### [Document excerpt]
· · · ·

# Embossed notecards to put into pretty boxes



## Sue Fish (Mar 12, 2011)

Just finished five sets of these for the boxes. Six cards per box


----------



## wildfire0 (Mar 14, 2012)

Those are lovely! What tools are you using to make them?


----------



## Vignewood (Apr 18, 2011)

I love them. Where can I get directions? I have done a little embossing.


----------



## Sue Fish (Mar 12, 2011)

wildfire0 said:


> Those are lovely! What tools are you using to make them?[
> an envelope maker and sizzix and card stock


----------



## Quilter Pam (Mar 4, 2012)

Beautiful!!!!


----------



## Sue Fish (Mar 12, 2011)

Vignewood said:


> I love them. Where can I get directions? I have done a little embossing.


I had no directions really..just embossed the cards with a folder I bought and the boxes are made with an envelope maker...


----------



## knit4zen (Apr 12, 2012)

Cool! I am intrigued. May have to put down my knitting needles and give this a try. I love to make my own paper. Haven't done it in a while. Thanks for the inspiration. Your boxes are lovely.


----------



## Sue Fish (Mar 12, 2011)

knit4zen said:


> Cool! I am intrigued. May have to put down my knitting needles and give this a try. I love to make my own paper. Haven't done it in a while. Thanks for the inspiration. Your boxes are lovely.


Thanks...fun to try new crafts..I made handmade paper for a few yrs many yrs ago...dont have a good set up for doing that anymore in this house..was great fun at the time


----------



## LadyBecket (Jun 26, 2012)

Your note sets are so elegant!!! I do a lot of scrapbooking and use these techniques as well. Thank you for showing us your gorgeous work!!!


----------



## South Africa (Jul 3, 2013)

Oh Sue! Now I want those too!


----------



## CTSDSS5 (Jan 22, 2013)

Beautiful, Sue!


----------



## Sue Fish (Mar 12, 2011)

· · · ·

### [Supplied records]
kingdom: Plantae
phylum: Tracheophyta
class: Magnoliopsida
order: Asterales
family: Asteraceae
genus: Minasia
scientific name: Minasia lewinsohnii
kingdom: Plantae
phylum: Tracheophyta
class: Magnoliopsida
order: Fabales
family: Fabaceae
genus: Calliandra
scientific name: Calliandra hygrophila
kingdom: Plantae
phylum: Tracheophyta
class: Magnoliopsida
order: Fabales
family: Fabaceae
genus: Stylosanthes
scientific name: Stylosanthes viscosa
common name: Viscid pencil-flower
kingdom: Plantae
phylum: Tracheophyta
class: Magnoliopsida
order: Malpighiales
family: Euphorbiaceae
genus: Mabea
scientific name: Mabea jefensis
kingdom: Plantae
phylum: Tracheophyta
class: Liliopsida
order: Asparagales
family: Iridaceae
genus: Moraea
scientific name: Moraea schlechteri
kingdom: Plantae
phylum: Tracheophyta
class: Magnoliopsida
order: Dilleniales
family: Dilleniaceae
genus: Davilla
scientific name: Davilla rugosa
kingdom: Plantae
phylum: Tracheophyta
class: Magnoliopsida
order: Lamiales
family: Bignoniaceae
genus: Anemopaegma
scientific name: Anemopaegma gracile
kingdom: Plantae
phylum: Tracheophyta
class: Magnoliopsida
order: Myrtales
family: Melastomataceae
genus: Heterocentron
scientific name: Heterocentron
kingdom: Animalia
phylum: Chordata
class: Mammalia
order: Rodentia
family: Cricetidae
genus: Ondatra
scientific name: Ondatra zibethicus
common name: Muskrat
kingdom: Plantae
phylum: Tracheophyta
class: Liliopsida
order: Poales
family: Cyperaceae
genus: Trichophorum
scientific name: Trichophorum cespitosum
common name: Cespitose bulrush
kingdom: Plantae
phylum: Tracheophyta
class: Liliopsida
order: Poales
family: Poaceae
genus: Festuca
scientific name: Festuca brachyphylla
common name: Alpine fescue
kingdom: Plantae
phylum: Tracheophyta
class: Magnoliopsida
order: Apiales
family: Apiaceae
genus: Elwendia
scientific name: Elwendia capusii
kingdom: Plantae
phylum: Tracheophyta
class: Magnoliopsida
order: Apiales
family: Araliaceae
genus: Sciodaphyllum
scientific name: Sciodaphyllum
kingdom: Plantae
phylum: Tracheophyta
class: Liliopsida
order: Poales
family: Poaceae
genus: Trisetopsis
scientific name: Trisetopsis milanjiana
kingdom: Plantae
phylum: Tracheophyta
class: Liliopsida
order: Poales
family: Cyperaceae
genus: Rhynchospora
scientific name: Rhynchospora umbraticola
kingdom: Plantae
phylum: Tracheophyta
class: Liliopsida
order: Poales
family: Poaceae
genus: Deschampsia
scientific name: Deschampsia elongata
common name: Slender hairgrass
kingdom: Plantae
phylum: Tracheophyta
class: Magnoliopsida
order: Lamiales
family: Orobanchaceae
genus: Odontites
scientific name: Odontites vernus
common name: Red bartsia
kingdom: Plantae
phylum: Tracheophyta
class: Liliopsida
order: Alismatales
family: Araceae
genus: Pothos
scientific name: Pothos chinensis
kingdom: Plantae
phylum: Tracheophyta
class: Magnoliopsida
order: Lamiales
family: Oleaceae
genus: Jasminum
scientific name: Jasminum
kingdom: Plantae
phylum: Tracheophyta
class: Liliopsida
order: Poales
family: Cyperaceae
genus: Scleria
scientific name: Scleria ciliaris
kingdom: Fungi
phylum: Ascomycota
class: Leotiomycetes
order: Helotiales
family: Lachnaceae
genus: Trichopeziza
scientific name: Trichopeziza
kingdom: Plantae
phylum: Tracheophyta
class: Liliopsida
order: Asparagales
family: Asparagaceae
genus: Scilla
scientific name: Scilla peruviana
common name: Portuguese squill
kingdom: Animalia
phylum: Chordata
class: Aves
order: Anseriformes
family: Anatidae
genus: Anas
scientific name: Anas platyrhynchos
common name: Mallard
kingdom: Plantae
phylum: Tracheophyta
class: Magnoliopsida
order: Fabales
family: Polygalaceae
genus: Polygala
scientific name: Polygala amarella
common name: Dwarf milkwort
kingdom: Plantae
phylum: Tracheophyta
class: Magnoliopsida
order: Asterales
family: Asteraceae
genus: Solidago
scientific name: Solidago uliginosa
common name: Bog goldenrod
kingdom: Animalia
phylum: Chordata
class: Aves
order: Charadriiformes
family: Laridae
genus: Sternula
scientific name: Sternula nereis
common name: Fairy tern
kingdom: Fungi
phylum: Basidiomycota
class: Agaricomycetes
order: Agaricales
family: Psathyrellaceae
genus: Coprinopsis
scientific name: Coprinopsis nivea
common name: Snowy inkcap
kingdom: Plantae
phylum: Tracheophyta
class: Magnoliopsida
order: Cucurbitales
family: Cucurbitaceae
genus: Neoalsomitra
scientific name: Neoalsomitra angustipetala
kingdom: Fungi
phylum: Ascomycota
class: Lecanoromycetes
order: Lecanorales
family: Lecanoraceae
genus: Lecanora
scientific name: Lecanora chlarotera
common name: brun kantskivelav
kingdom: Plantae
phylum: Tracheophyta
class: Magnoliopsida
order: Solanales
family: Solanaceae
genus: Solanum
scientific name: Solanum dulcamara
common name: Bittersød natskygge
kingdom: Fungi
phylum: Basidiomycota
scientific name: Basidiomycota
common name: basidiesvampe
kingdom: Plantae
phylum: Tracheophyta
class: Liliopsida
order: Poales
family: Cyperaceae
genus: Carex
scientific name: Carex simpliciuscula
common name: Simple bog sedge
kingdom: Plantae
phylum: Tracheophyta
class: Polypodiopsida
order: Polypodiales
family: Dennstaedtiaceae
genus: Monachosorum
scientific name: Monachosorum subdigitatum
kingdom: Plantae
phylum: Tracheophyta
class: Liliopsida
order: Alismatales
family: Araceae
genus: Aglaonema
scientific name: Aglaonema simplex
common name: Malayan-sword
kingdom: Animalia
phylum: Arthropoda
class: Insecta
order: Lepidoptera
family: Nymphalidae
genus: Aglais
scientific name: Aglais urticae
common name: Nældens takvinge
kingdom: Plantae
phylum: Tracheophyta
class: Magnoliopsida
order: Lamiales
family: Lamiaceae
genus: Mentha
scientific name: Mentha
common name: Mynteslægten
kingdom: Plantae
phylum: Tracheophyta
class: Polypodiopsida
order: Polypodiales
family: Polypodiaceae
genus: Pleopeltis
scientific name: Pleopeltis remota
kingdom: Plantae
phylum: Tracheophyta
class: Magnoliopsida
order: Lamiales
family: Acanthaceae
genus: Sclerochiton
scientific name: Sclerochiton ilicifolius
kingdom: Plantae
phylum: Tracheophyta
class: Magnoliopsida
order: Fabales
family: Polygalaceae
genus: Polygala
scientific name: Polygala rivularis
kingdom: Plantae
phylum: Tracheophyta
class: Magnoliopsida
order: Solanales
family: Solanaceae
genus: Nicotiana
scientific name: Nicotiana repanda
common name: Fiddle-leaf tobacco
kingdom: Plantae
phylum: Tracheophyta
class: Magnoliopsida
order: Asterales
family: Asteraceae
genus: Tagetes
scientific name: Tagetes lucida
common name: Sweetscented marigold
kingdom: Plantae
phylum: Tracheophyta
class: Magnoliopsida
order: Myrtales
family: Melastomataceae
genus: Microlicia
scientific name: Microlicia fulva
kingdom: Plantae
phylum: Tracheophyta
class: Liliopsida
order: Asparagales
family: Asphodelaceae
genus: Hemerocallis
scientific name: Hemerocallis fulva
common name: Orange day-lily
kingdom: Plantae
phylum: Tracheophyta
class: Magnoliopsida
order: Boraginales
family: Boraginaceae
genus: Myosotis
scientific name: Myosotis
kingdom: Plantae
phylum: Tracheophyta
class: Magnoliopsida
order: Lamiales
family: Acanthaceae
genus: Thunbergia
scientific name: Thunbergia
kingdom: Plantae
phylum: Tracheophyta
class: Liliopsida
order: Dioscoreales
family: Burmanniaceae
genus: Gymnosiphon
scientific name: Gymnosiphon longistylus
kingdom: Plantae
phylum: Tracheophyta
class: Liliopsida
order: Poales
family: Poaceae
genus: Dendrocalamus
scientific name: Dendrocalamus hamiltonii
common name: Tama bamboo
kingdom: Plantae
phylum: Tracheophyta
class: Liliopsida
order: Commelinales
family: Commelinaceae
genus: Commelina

· · · ·

### [Set tasks]
1) In the embossed notecard thread, which usernames besides Sue Fish appear as post authors?
2) Continue the embossed notecard thread from its final line.

### [Results by task]
1) wildfire0, Vignewood, Quilter Pam, knit4zen, LadyBecket, South Africa, CTSDSS5

2)
South Africa said:


> Oh Sue! Now I want those too!


Lol I think you like my crafts!


----------



## jadancey (May 13, 2011)

Very pretty.


----------



## Gloria J (Mar 16, 2012)

Beautiful! Did you leave the cards blank inside? The embossing I can do. But I will have to see if I have a cartridge with my Cricut to make boxes. I love the boxes!!


----------



## rujam (Aug 19, 2011)

Very nice indeed.


----------



## Sue Fish (Mar 12, 2011)

Gloria J said:


> Beautiful! Did you leave the cards blank inside? The embossing I can do. But I will have to see if I have a cartridge with my Cricut to make boxes. I love the boxes!!


Yes just blank notecards with a scrolly sort of embossing..will do other embossed designs also


----------



## South Africa (Jul 3, 2013)

Sue, you amaze me. I love your handwork. I still haven't got around to purchasing the punch needle things, when am I ever going to get to the card making?

I like looking at your work.


----------



## Sue Fish (Mar 12, 2011)

South Africa said:


> Sue, you amaze me. I love your handwork. I still haven't got around to purchasing the punch needle things, when am I ever going to get to the card making?
> 
> I like looking at your work.


Awww thanks...i hope you get the punch needle things and give it a try soon...one thing at a time !! lol


----------



## lsatkow (Mar 1, 2013)

Beautiful cards and even more beautiful boxes. Lucky recipients!


----------



## tweeter (Dec 22, 2012)

very pretty


----------



## janeafennell (Dec 11, 2011)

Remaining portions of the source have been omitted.